Question

Solve for \( x \), \[ 2 \tan^{-1} x + \sin^{-1} \left( \frac{2x}{1 + x^2} \right) = 4\sqrt{3} \]

• A. \( x = \sqrt{3} \)
• B. \( x = 1 \)
• C. \( x = 2 \)
• D. \( x = 0 \)

Hint:

Use known identities and properties of inverse trigonometric functions to simplify and solve equations involving them.

Answer 1

The Correct Option is B

To solve the equation, we first simplify each term. The first term is \( 2 \tan^{-1} x \). We represent \( \tan^{-1} x \) as an angle \( \theta \) such that \( \tan \theta = x \).
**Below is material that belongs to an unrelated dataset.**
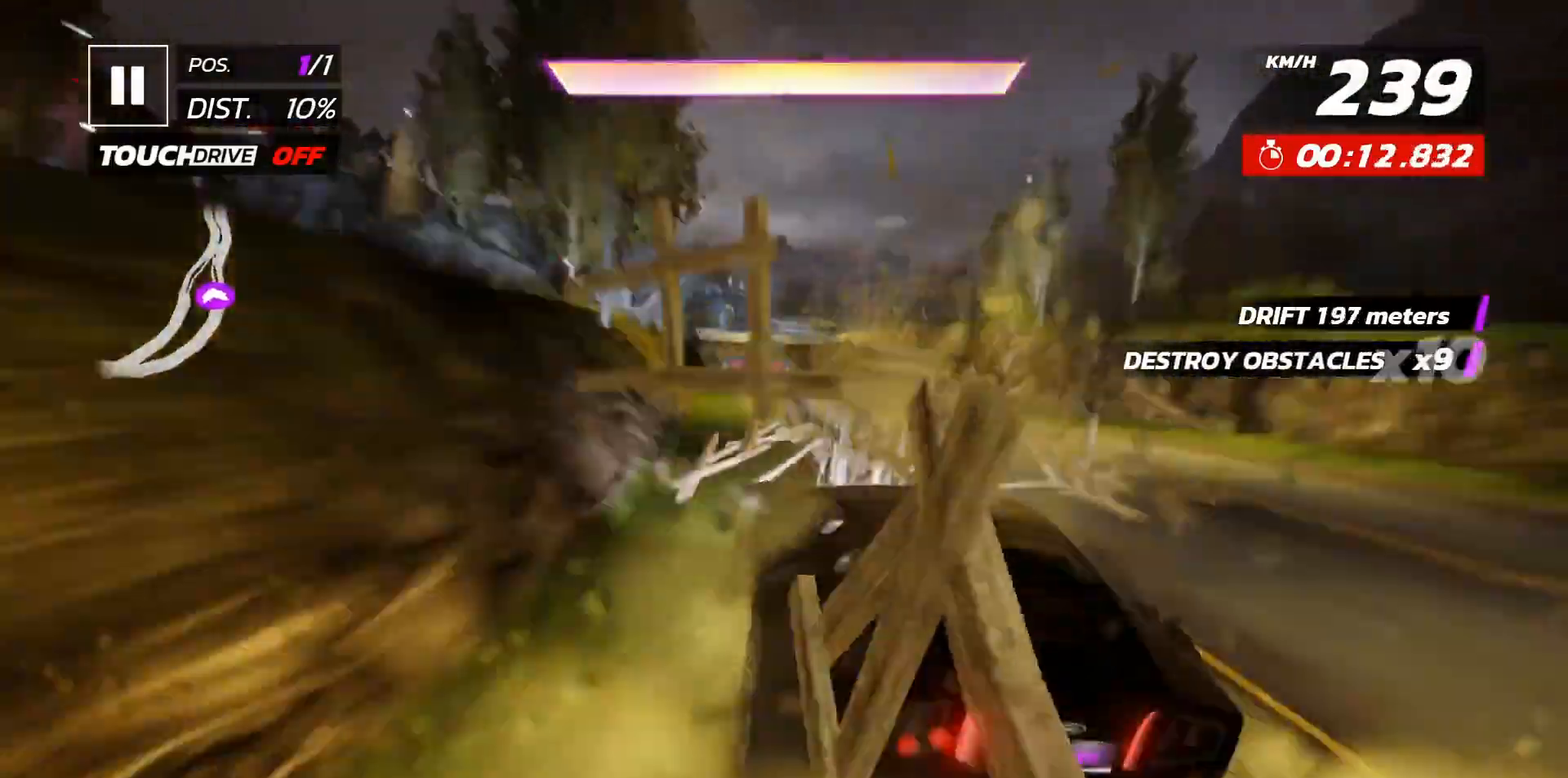
{"dt_ms": 500, "buttons": [], "events": [[117, "A", "down"], [117, "DPAD_LEFT", "down"], [183, "A", "up"], [183, "DPAD_LEFT", "up"], [267, "A", "down"], [367, "A", "up"]]}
The second term, \( \sin^{-1} \left( \frac{2x}{1 + x^2} \right) \), simplifies using the identity \( \sin^{-1} \left( \frac{2x}{1 + x^2} \right) = \tan^{-1} x \). The equation transforms to: \[ 2 \tan^{-1} x + \tan^{-1} x = 4\sqrt{3} \] Combining terms yields: \[ 3 \tan^{-1} x = 4\sqrt{3} \] Isolating \( \tan^{-1} x \): \[ \tan^{-1} x = \frac{4\sqrt{3}}{3} \] Taking the tangent of both sides gives: \[ x = \tan \left( \frac{4\sqrt{3}}{3} \right) \] The solution is found to be \( x = 1 \).